Your 10-year-old son is begging for a new Xbox. The graphics are amazing, the games are fun, and all the other fifth-graders are getting them from their parents.

At $500, it is just too expensive.

You could certainly cut back on necessities or even skip the next month’s auto payment. He would be happy for sure! Would you do him any favors if you did?

No.

Think of it as an opportunity to teach.

It’s time to have an important, real conversation… about finances.

Has he been given an allowance? Tell him that if he wants to buy something so expensive, he will have to pay. You can help him save money by showing him how to do it.

Although I do not advocate paying children to do chores around the home (after all, they don’t get paid for doing the laundry, right? They can earn more money by doing additional work that is outside of their usual responsibilities.

Older kids can mow their neighbors’ lawns or shovel their sidewalks. Lemonade stands are a great idea for younger kids (with your assistance, of course).

This teachable moment can be taken to the next level by going beyond your four walls. If there are volunteer opportunities during the holiday season, take your son to a local shelter, VA, or soup kitchen.

Even though not all families can afford expensive gifts, they are still able to enjoy the holiday season. This would make him feel less entitled.

4. Less Presents. Less presents.

Let’s be honest. It’s hard to avoid holiday consumerism. Everywhere you look (or your kids), there is another advertisement tempting you with the newest gadget, device, or toy.

Why would your daughter not feel entitled to a brand-new American Girl doll this year? She was told by the commercial that she deserved it!

This is a difficult decision for you and your kids this year. I want to suggest that you simplify the process to reduce the temptation to buy endless gifts.

More presence. Presents less.

Turn off the TV and radio. Also, step away from social media for a while. These devices are a magnet for temptation.

Choose to buy fewer presents this year. It’s not that I suggest you purchase no gifts this year. After all, it’s the season to give. Just not as many.

 

Please stick to the four items on your child’s list: what they want, what they need, what they wear, and what they read. Simple!

Don’t forget, too, to give with mindfulness. Any parent will tell you that a heartfelt gift is more lasting than ten insignificant ones.

As always, the most valuable gift you can give is your time.

You may think, “Ha!” Why don’t I tell that to my 16-year-old?

This is a truly great gift, even if it means giving the gift differently.

Even teenagers can benefit from some one-on-one time, or as my Positive Parenting Solutions(r) members refer to it, mind, body, and soul time.

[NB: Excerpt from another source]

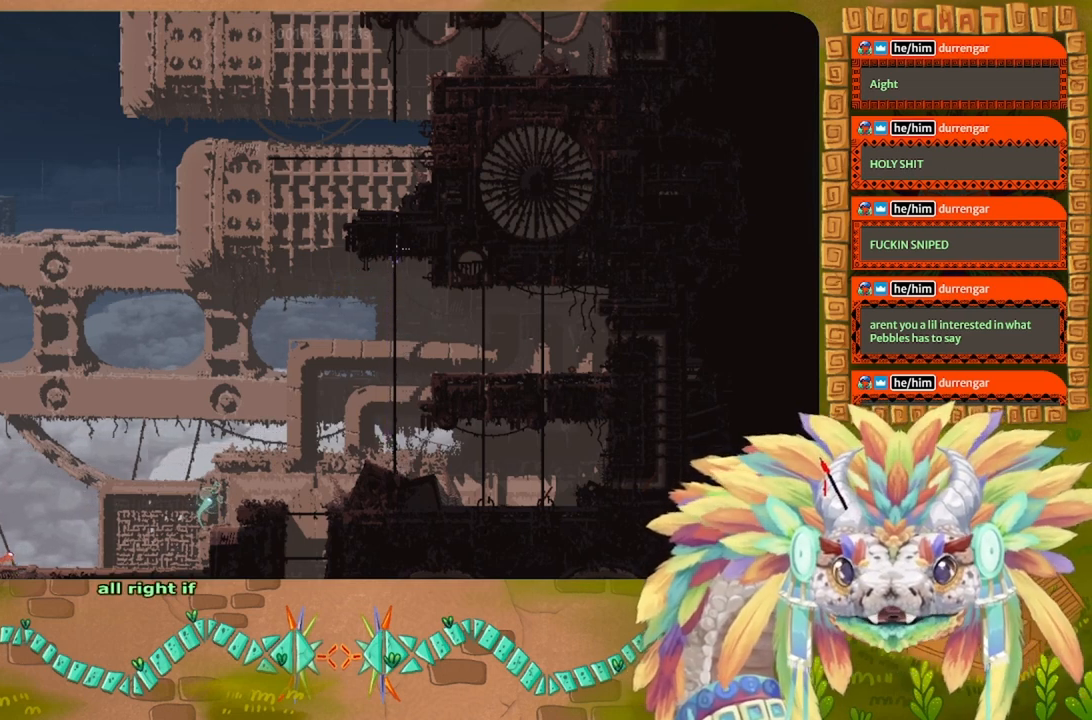
{"keys": ["up"], "events": []}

Would your 16-year-old enjoy a spa day with Mom? Your 5-year-old would love a trip to the zoo. Choose something fun (together!) Turn it into a present!

You will not only be giving a gift of time and attention but also a great experience. This is a great deal that gives you two things for the price of one!

Final Thoughts

It can be a real drag on the holidays when all your children say is Me, me, me, or “gimme gimme gimme.” I believe that no parent wants to raise a child who is entitled.

Help is never far away. You’ve found the right place if you are currently in the trenches with entitled children and terrified of the holiday season.

These four tips may be simple, but they are so powerful! They are simple but so effective!